Donderdag bezocht ik samen met Martin (een goede vriend) het Louwman Museum in Den Haag. Iets waar we het al zeker twee jaar over hadden om eens te doen, maar wat er nu dan uiteindelijk van kwam. Voor de gemiddelde vrouw ben ik behoorlijk geïnteresseerd in auto’s en met name de oldtimers en mooie sportmodelletjes, laten mijn hart sneller kloppen.
Martin valt regelrecht in de categorie autofanaat en werkt daarnaast in een autoschadeherstel-bedrijf (ACR Group), waar ook meerdere voertuigen zijn opgeknapt, die op de dag van vandaag in het museum te bewonderen zijn. Aan een aantal ervan, heeft hij ook zelf gewerkt. Dus ja, dan kan een bezoekje aan het bekende automuseum in Den Haag niet uitblijven!
Het Louwman Museum bevat een collectie van ruim 250 bijzondere, voornamelijk antieke, auto’s. De basis werd al in 1935 gelegd en de auto’s zijn door twee generaties van de familie Louwman bijeen gebracht.

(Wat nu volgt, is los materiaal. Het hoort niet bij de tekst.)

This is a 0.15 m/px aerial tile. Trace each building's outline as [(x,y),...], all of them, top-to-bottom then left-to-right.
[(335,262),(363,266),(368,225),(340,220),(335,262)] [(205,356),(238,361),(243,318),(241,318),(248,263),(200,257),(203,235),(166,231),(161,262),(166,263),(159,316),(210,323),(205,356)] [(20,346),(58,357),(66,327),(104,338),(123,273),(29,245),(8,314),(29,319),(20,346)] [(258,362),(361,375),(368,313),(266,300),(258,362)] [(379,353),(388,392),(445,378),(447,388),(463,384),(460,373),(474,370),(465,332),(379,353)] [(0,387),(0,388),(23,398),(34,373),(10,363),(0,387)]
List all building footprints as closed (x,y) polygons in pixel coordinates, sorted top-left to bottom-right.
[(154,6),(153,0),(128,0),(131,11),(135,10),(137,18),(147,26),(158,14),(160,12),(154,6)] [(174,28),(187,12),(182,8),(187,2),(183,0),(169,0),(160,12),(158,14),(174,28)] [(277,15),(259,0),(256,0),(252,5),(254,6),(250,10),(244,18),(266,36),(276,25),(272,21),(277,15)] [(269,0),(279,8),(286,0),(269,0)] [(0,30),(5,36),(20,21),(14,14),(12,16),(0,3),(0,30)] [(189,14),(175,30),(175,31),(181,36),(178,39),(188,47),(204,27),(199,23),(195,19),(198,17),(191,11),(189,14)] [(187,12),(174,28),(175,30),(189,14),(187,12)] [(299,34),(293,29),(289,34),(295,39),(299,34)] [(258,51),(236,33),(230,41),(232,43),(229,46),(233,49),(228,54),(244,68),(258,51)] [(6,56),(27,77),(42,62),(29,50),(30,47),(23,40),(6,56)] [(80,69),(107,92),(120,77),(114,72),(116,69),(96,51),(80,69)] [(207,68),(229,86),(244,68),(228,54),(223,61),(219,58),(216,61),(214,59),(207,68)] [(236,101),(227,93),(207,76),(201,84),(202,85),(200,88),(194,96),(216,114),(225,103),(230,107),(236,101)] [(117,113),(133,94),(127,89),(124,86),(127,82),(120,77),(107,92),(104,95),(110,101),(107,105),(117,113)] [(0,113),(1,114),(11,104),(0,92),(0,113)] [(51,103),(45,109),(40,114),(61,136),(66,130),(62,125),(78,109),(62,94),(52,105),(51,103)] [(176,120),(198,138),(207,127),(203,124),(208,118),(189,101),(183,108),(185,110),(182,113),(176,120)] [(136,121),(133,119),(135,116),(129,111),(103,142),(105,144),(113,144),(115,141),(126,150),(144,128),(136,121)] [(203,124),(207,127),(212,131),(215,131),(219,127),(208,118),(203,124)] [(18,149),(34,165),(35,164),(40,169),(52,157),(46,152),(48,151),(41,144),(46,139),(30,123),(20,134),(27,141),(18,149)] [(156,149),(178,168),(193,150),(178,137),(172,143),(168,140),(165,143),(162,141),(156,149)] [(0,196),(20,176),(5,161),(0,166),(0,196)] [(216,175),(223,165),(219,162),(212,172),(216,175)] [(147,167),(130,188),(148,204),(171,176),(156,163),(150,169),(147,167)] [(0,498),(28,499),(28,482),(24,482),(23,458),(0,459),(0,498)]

Best wel bijzonder om als familie zo’n unieke verzameling te kunnen opbouwen. Momenteel is in het museum ook de McLaren tentoonstelling te zien, met een aantal bloedmooie sportwagens die heel wat PK’s onder de motorkap hebben.
Wat direct opviel, was de unieke bouwstijl en vormgeving en dat ook binnen op detail is gelet. Het museum is geen gevalletje oude auto’s in hallen, er is overal over nagedacht. Omdat ik zelf iemand ben die erg detailgericht is, vind ik dat mooi om te zien. Je valt bij binnenkomst direct met je neus in de boter met de McLaren tentoonstelling.
De auto’s staan achter koordjes, maar je kunt er omheen lopen en van dichtbij foto’s maken. Eén van deze auto’s werd later ook gestart en liet een prachtig geluid horen.
Vervolgens ga je in een enorme lift naar boven en begin je vervolgens aan een soort tijdreis door de rijke geschiedenis van de automobiel. Van paard en wagen (inclusief bijbehorende geluiden) tot één van de oudste gemotoriseerde voertuigen en een collectie autootjes die je eerder bij een speelgoedwinkel zou verwachten.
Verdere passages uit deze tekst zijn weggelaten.